Dr. Hardisty mentored several generations of activists, providing advice, encouragement, and, on occasion, an overt push. When recruiting Chip Berlet to work at PRA, she told him, in her candid way, “You’re wasting you’re skills at a time when we really need them.” Mr. Berlet added, “She changed my life.” “She was like the North Star; she would always give a true direction,” said Carol Rose, Executive Director of the ACLU of Massachusetts. “She helped me see you can defend both civil rights and civil liberties and needn’t choose between the two.”

Dr. Hardisty is survived by Peggy Barrett, her spouse of sixteen years; two stepchildren Roben Kleene (Jen Liu) and Katherine Uttech (Joseph); a granddaughter Abigail Jean Uttech; her brother, John Hardisty (Merrily); a niece Christine Eldreth (Myles) and nephew Kirk Hardisty (Kelly); and a wide circle of friends.

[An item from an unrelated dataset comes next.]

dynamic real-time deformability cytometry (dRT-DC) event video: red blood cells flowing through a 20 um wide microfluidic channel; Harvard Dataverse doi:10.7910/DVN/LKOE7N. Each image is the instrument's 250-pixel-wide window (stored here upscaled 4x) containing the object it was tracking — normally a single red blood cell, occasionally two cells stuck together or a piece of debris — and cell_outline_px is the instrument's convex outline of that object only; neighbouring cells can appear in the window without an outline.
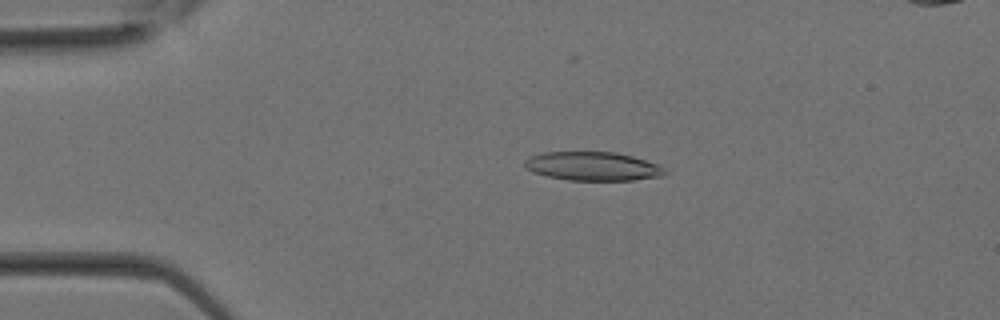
{"species": "Egyptian fruit bat (a non-hibernating species)", "species_latin": "Rousettus aegyptiacus", "temperature_condition": "room temperature", "stored_images_in_passage": 34, "segment_of_instrument_passage": [1, 2], "camera_frame_rate_fps": 3000, "um_per_image_px": 0.085, "animal": {"sex": "female"}, "frame": {"image": 1, "passage_image": 7, "time_ms": 2.0, "image_size_px": [1000, 320], "cell_outline_px": [[668, 172], [664, 176], [632, 180], [568, 180], [548, 176], [532, 172], [524, 168], [524, 160], [532, 156], [544, 152], [616, 152], [632, 156], [660, 164]], "centroid_in_image_um": [50.41, 14.13], "position_along_channel_um": 34.6, "area_um2": 23.64}}
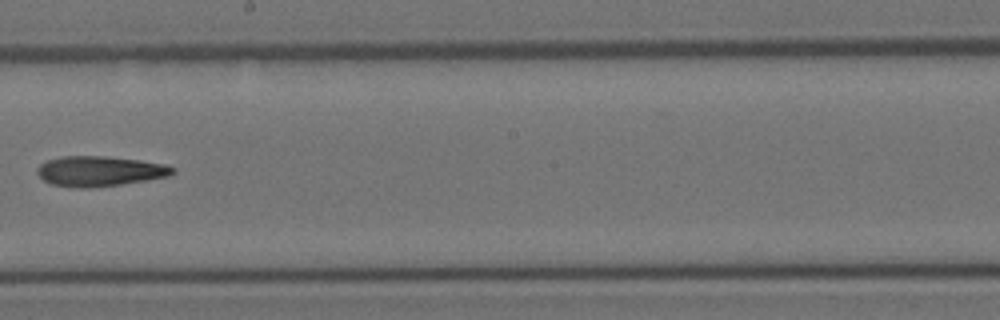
{"frame": {"image": 2, "passage_image": 19, "time_ms": 6.0, "image_size_px": [1000, 320], "cell_outline_px": [[176, 172], [168, 176], [120, 184], [88, 188], [80, 188], [52, 184], [44, 180], [36, 172], [36, 168], [40, 164], [48, 160], [60, 156], [104, 156], [140, 160], [164, 164], [176, 168]], "centroid_in_image_um": [8.46, 14.54], "position_along_channel_um": 239.7, "area_um2": 23.64}}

In the weeks before her death, Dr. Hardisty, her deft humor ever intact, said she wanted to die “the way Jackie Onassis did: be with family and friends and then just go.” “We sit, we talk, we laugh,” read a card she once sent to a friend. She was a storyteller, a champagne drinker, and a lover of life.

In lieu of flowers, donations may be sent to The Highlander Center, 1959 Highlander Way, New Market, TN 37820, 865–933–3443, or to the Boston Women’s Fund, 14 Beacon Street, Suite 805, Boston, MA 02108, 617–725–0035. or to a justice organization of your choice that embodies Jean’s values and spirit.